YOUR INSTRUCTIONS – Recast the lines of the material below as a JSON list of strings, one string per line and blank lines omitted. Begin at the line containing "right elbow: (373, 190, 23)" and stop after the line containing "left ankle: (497, 594, -25)".
(Beginning of SOURCE MATERIAL)
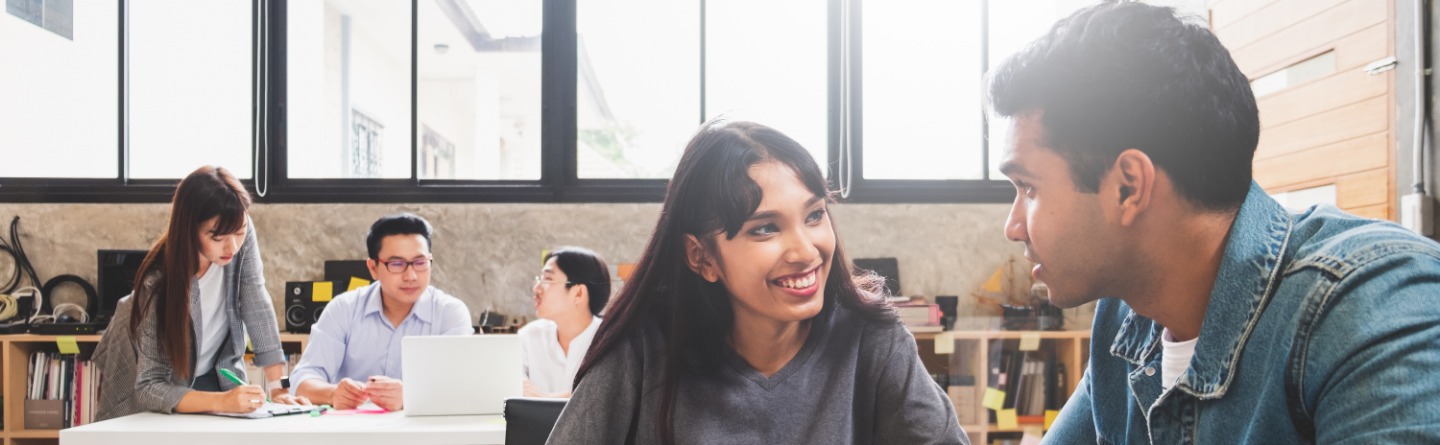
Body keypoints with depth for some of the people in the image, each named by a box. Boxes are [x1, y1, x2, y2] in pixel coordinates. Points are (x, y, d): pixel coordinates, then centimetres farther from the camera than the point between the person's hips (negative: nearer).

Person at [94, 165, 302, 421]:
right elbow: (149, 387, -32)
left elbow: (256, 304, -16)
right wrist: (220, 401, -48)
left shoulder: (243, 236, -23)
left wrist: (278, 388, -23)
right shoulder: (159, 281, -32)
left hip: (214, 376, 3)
(End of SOURCE MATERIAL)
(Beginning of SOURCE MATERIAL)
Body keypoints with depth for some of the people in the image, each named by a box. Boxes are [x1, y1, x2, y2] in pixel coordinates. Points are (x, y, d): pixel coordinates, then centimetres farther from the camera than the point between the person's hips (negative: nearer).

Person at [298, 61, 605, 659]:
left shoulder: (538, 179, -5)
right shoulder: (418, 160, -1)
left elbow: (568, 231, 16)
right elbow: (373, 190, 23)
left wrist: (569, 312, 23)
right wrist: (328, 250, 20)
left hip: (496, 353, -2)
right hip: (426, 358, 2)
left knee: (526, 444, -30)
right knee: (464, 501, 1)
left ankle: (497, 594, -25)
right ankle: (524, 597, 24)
(End of SOURCE MATERIAL)
(Beginning of SOURCE MATERIAL)
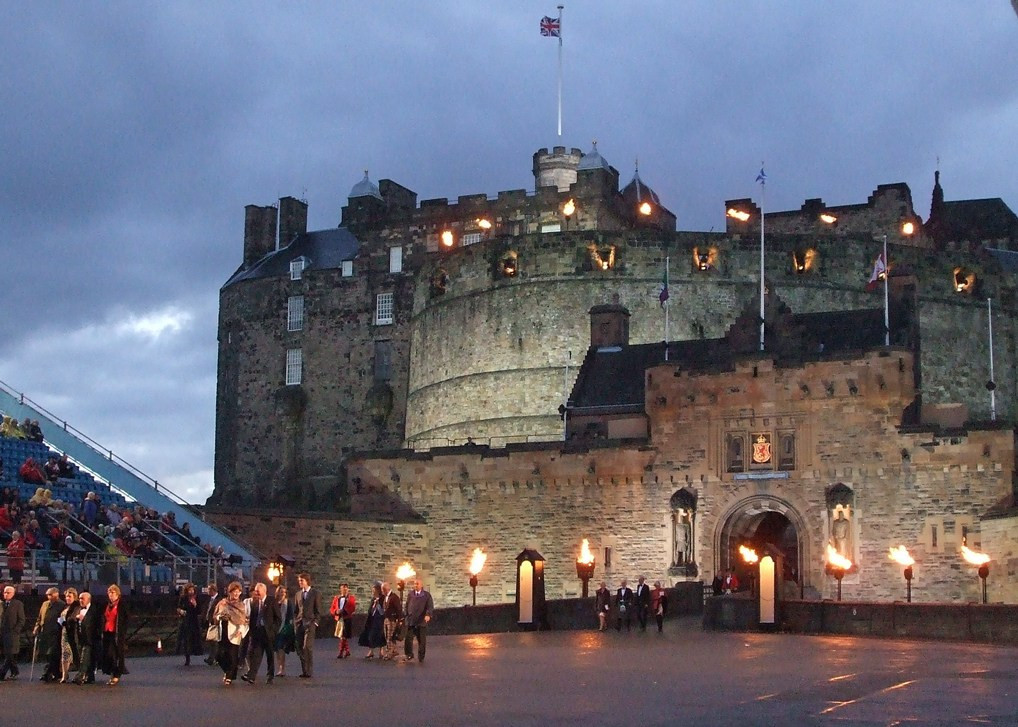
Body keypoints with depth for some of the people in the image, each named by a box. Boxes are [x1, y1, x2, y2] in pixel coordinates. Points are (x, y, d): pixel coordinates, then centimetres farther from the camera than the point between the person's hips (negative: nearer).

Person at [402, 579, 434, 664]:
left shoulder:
(End of SOURCE MATERIAL)
RESULT –
[
  "right elbow: (373, 190, 23)",
  "left wrist: (569, 312, 23)",
  "right wrist: (328, 250, 20)",
  "left hip: (496, 353, -2)",
  "right hip: (426, 358, 2)",
  "left knee: (526, 444, -30)",
  "right knee: (464, 501, 1)",
  "left ankle: (497, 594, -25)"
]